TOP K问题很适合采用MapReduce框架解决,用户只需编写一个Map函数和两个Reduce函数,然后提交到Hadoop(采用Mapchain和Reducechain)上即可解决该问题。具体而言,就是首先根据数据值或者把数据hash(MD5)后的值按照范围划分到不同的机器上,最好可以让数据划分后依次读入内存,这样不同的机器赋值处理不同的数值范围,实际上就是Map。得到结果后,各个机器只需拿出各自出现次数最多的前N个数据,然后汇总,选出所有的数据中出现次数最多的前N个数据,这实际上就是Reduce的过程。对于Map函数,采用Hash算法,将Hash值相同的数据交给同一个Reduce task;对于第一个Reduce函数,采用HashMap统计出每个词出现的频率,对于第二个Reduce函数,统计所有Reduce task,输出数据中的top K 即可。

直接将数据均分到不同的机器上进行处理时无法得到正确的结果的。因为一个数据可能被均分到不同的机器上,而另一个则可能完全聚集到一个机器上,同时还可能存在具有相同数目的数据。

Top K问题还有很多应用场景,尤其是在程序媛面试笔试中有很多实例,它们都可以采用上述方法解决。以下是一些历年来经常被各大互联网公司提及的该类问题。
(1)有1亿个记录,这些查询串的重复度比较高,如果除去重复后,不超过3百万个。一个查询串的重复度过高,说明查询它的用户越多,也就是越热门。请统计最热门的10个查询串,要求使用的内存不能超过1GB
(2)有10个文件,每个文件1GB,每个文件的每一行存放的都是用户的query,每个文件的query都可能重复。按照query的频度排序。
(3)有一个1GB大小的文件,里面的每一行是一个词,词的大小不超过16个字节,内存限制大小是1MB。返回频数最高的100个词
(4)提取某日访问网站次数最多的那个IP
(5)10亿个整数找出重复次数最多的100个整数
(6)搜索的输入信息是一个字符串,统计300万条输入信息中最热门的前10条,每次输入的一个字符串为不超过255B,内存使用只有1GB
(7)有1000万个身份证号以及它们对应的数据,身份证号可能重复,找出出现次数最多的身份证号。

重复问题

海量数据中查找出重复出现的元素或者去除重复出现的元素
针对此类问题,一般可以通过位图法实现。

例如,已知某个文件内包含一些电话号码,每个号码为8位数字,统计不同号码的个数。

本题最好的解决方法是通过使用位图法来实现。8位整数可以表示的最大十进制数值为99999999.如果每个数字对应于位图中一个bit位,那么存储8位整数大约需要99MB。因为1B=8bit,所以99Mbit折合成内存为 99/8 = 12.375MB的内存表示所有的8位数电话号码的内容。

#include<iostream>
#include<stdlib.h>
#include<time.h>

using namespace std;

#define BITWORD 32
#define ARRNUM 100
int mmin = 10000000;
int mmax = 99999999;

int N = (mmax-mmin+1);
#define BITS_PER_WORD 32
#define WORD_OFFSET(b) ( (b)/BITS_PER_WORD )
#define BIT_OFFSET(b) ((b)%BITS_PER_WORD )

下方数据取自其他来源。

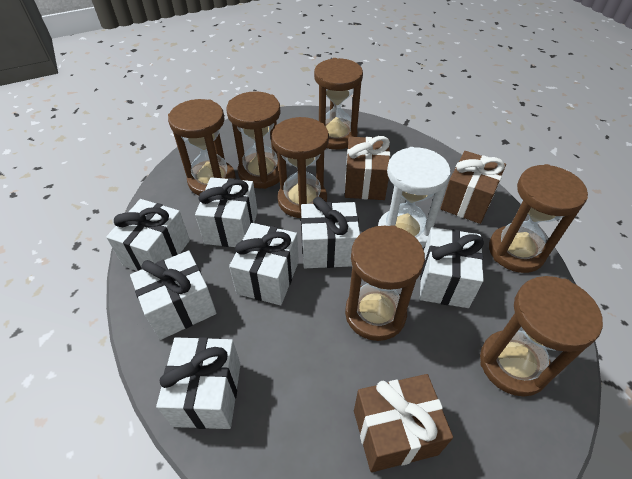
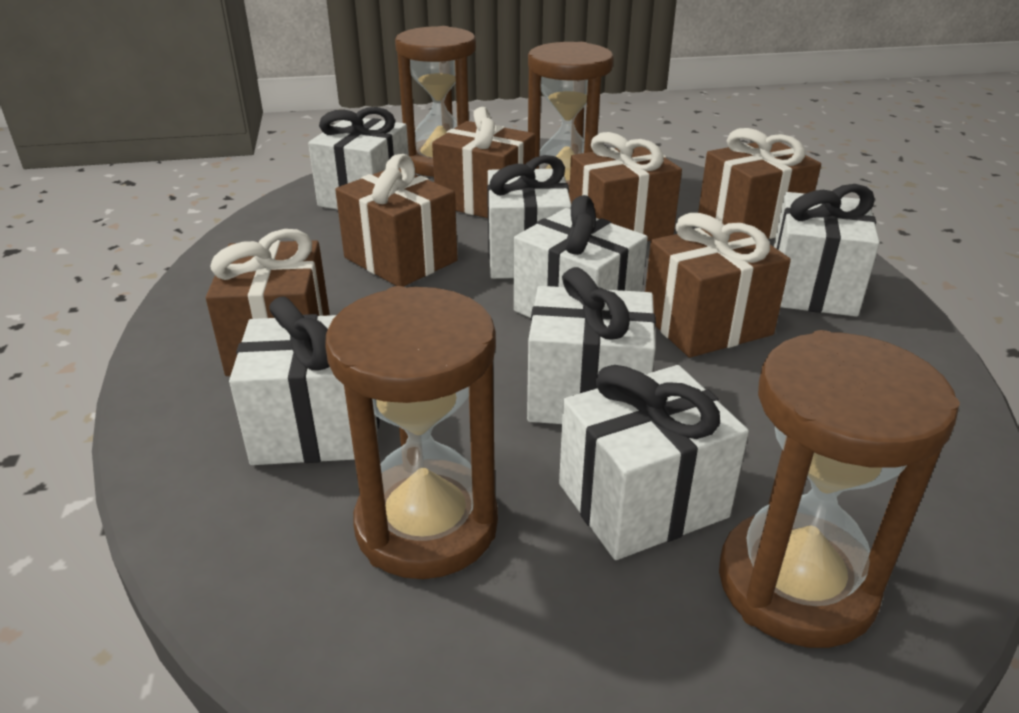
brown gift: 3 -> 6
brown hourglass: 7 -> 4
white hourglass: 1 -> 0

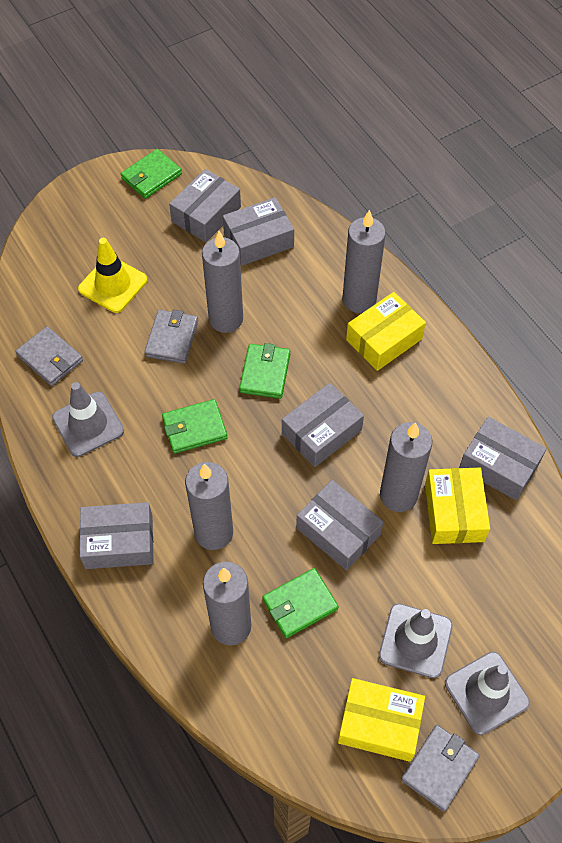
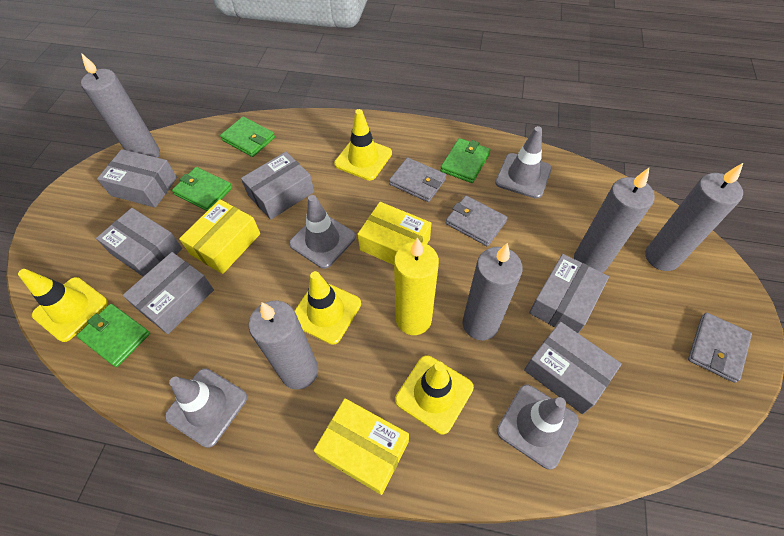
grey traffic cone: 3 -> 4
yellow candle: 0 -> 1
yellow traffic cone: 1 -> 4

void SetBit( int *words, int n )
{
    n -= mmin;
    words[WORD_OFFSET(n)] |= ( 1<< BIT_OFFSET(n));
}

void ClearBit( int *words, int n )
{
    words[WORD_OFFSET(n)] &= ~( 1<< BIT_OFFSET(n));
}
int GetBit( int *words, int n )
{
    int bit = words[WORD_OFFSET(n)] & ( 1<< BIT_OFFSET(n));
    return bit != 0 ;
}


int main()
{
    int arr[ ARRNUM ];
    int *words = new int[ 1+N/BITS_PER_WORD ];
    if( words == NULL )
    {
        cout << " new error \n " << endl;
        exit(0);
    }

    int count = 0;
    for(int i=0; i<N; i++ )
        ClearBit( words,i);
    srand( (unsigned)time(NULL));
    cout << " the size of the array : " << ARRNUM << endl;

    for(int j=0; j<ARRNUM; j++ )
    {
        arr[j] = rand() % N;
        arr[j] += mmin;
        cout << arr[j] << "\t";
    }

    for(int j=0; j<ARRNUM; j++ )
        SetBit( words, arr[j]);

    cout << "after sort, a : " << endl;
    for( int i=0; i<N; i++ )
        if( GetBit( words,i) )
        {
            cout << i+mmin << "\t";
            count++;
        }
    cout << " sum is : " << count << endl;
    delete[] words;
    words = NULL;

    return 0;
}

上例中,采用时间作为种子,产生了100个随机数,对这100个数进行位图法排序,进而找出其中重复的数据。与此问题相似的面试笔试题还有:
(1)10亿个正整数,只有1个数重复出现过,要求在O(n)的时间里找出这个数
(2)给定a、b两个文件,各存放50亿个url,每个url各占用64B,要求在O(n)的时间里找出a、b文件共同的url
(3)给40亿个不重复的unsigned int的整数,没拍过序的,然后再给一个数,如何快速判断这个数是否在那40亿个数中?

排序问题

海量数据处理中一类常见的问题就是排序问题,即对海量数据中的数据进行排序。例如,一个文件中有9亿条不重复的9位整数,对这个文件中的数字进行排序。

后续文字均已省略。